• STATED TASK
Repeat the lines of the items from the line with "latitude: 9.0497" through the final line of the items, including both ends. Leave the pictures out of your answer.

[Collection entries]
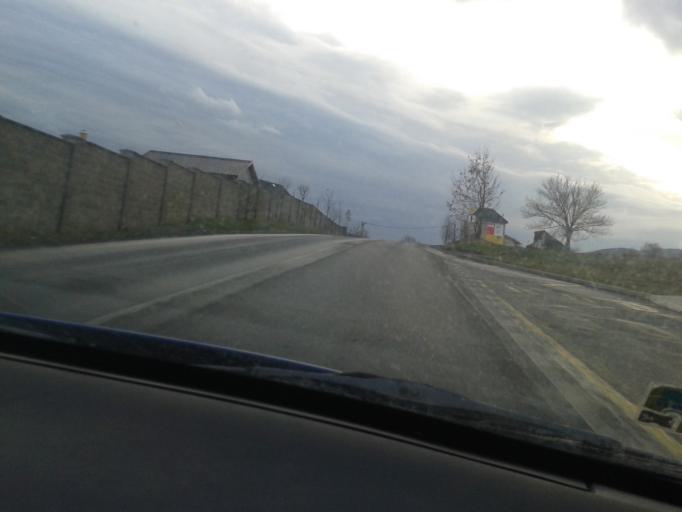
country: CZ
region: Central Bohemia
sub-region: Okres Beroun
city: Kraluv Dvur
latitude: 49.9340
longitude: 14.0099
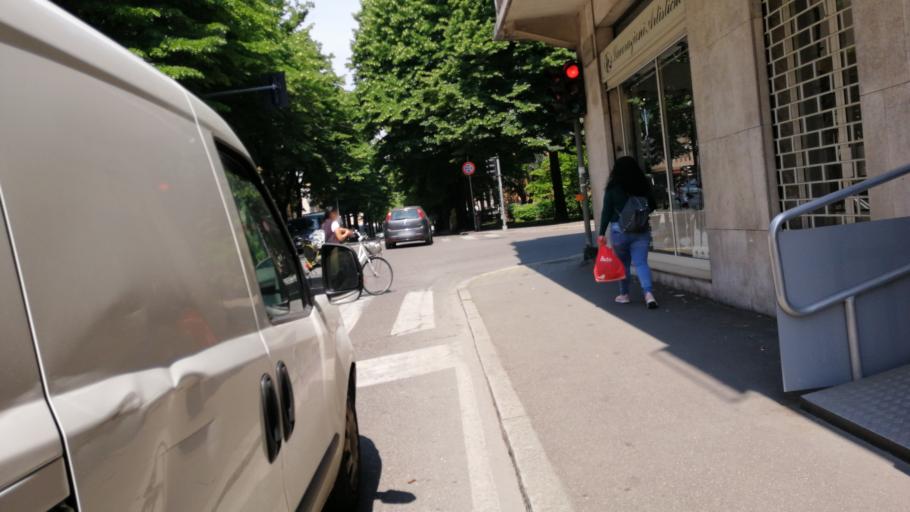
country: IT
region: Emilia-Romagna
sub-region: Provincia di Piacenza
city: Piacenza
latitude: 45.0497
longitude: 9.6871
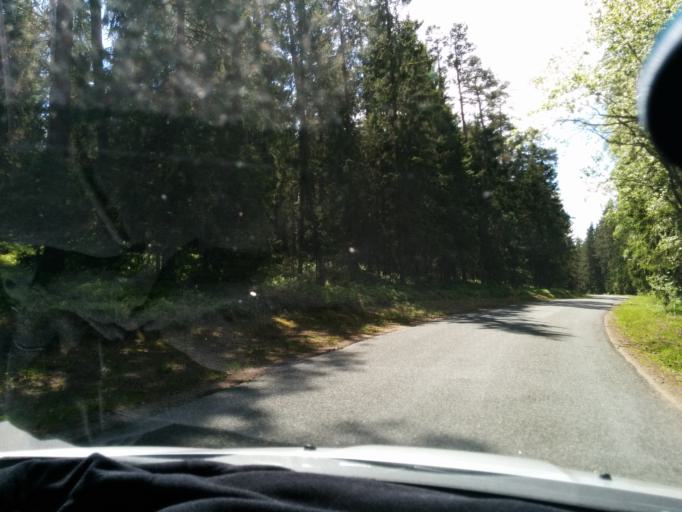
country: EE
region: Laeaene-Virumaa
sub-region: Kadrina vald
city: Kadrina
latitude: 59.5563
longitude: 25.9934
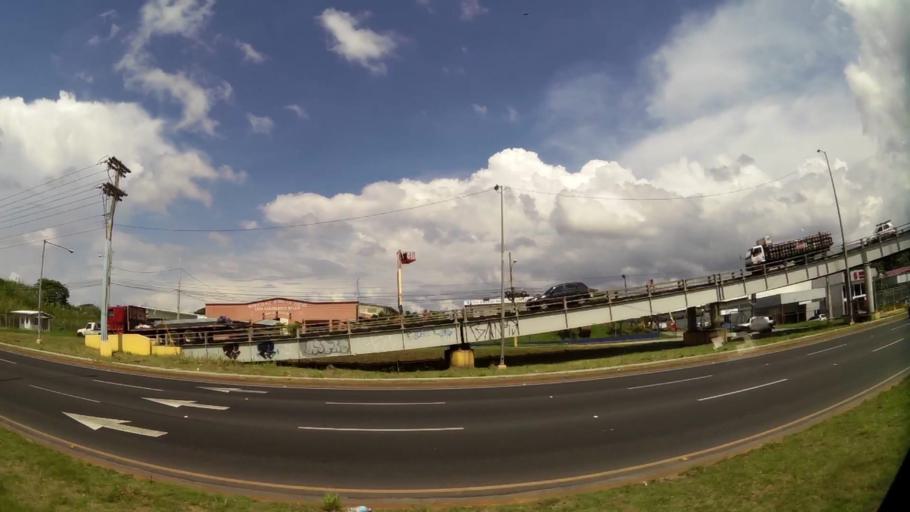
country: PA
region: Panama
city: San Miguelito
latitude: 9.0497
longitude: -79.4572
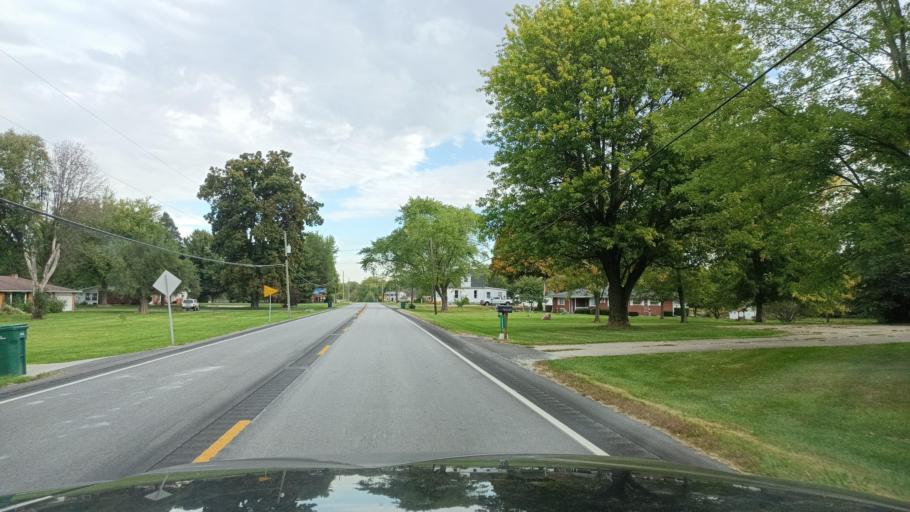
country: US
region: Indiana
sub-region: Delaware County
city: Daleville
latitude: 40.1372
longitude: -85.5438
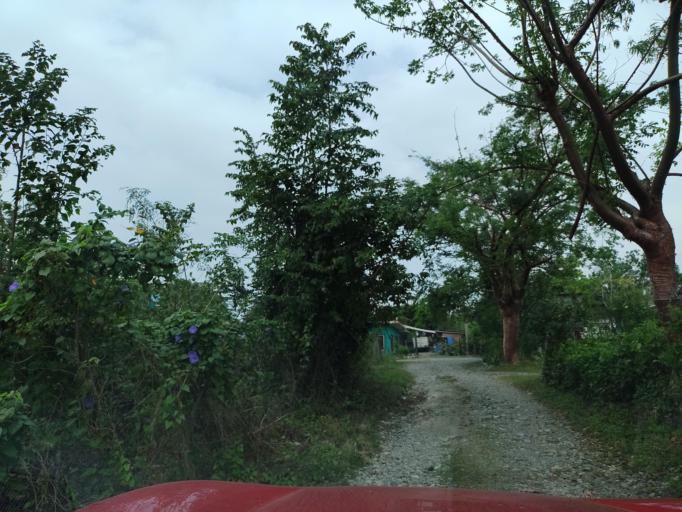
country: MX
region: Veracruz
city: Agua Dulce
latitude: 20.3412
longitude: -97.2947
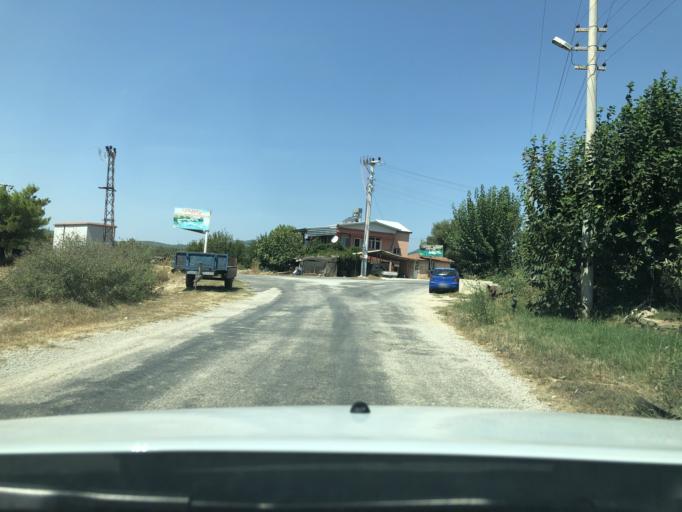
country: TR
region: Antalya
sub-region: Manavgat
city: Kizilagac
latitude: 36.8570
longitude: 31.5634
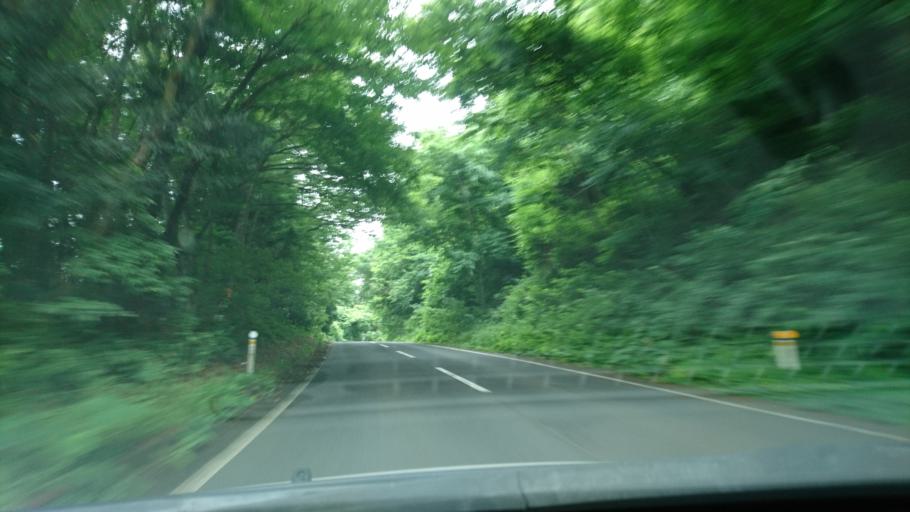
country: JP
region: Iwate
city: Ichinoseki
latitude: 38.9455
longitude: 141.2804
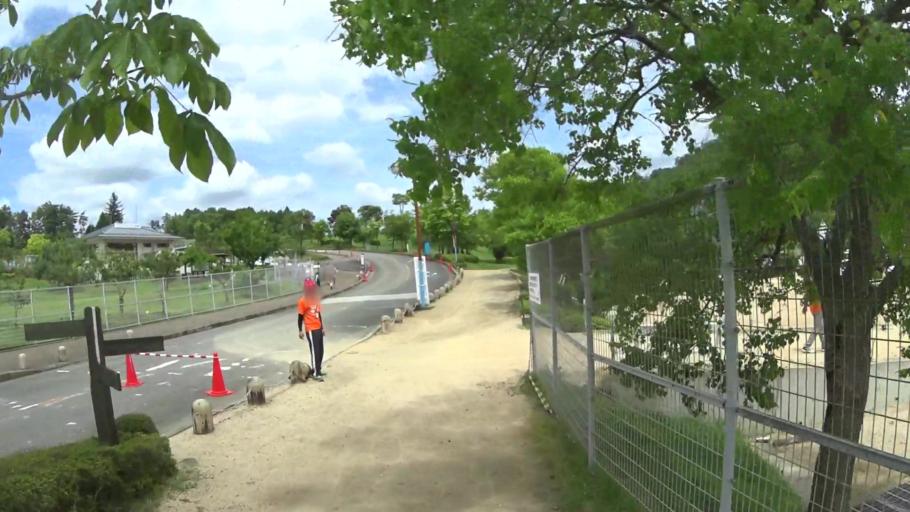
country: JP
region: Kyoto
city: Ayabe
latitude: 35.1627
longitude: 135.4157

• WRITTEN ANSWER
latitude: 9.0497
longitude: -79.4572
country: US
region: Indiana
sub-region: Delaware County
city: Daleville
latitude: 40.1372
longitude: -85.5438
country: MX
region: Veracruz
city: Agua Dulce
latitude: 20.3412
longitude: -97.2947
country: TR
region: Antalya
sub-region: Manavgat
city: Kizilagac
latitude: 36.8570
longitude: 31.5634
country: JP
region: Iwate
city: Ichinoseki
latitude: 38.9455
longitude: 141.2804
country: JP
region: Kyoto
city: Ayabe
latitude: 35.1627
longitude: 135.4157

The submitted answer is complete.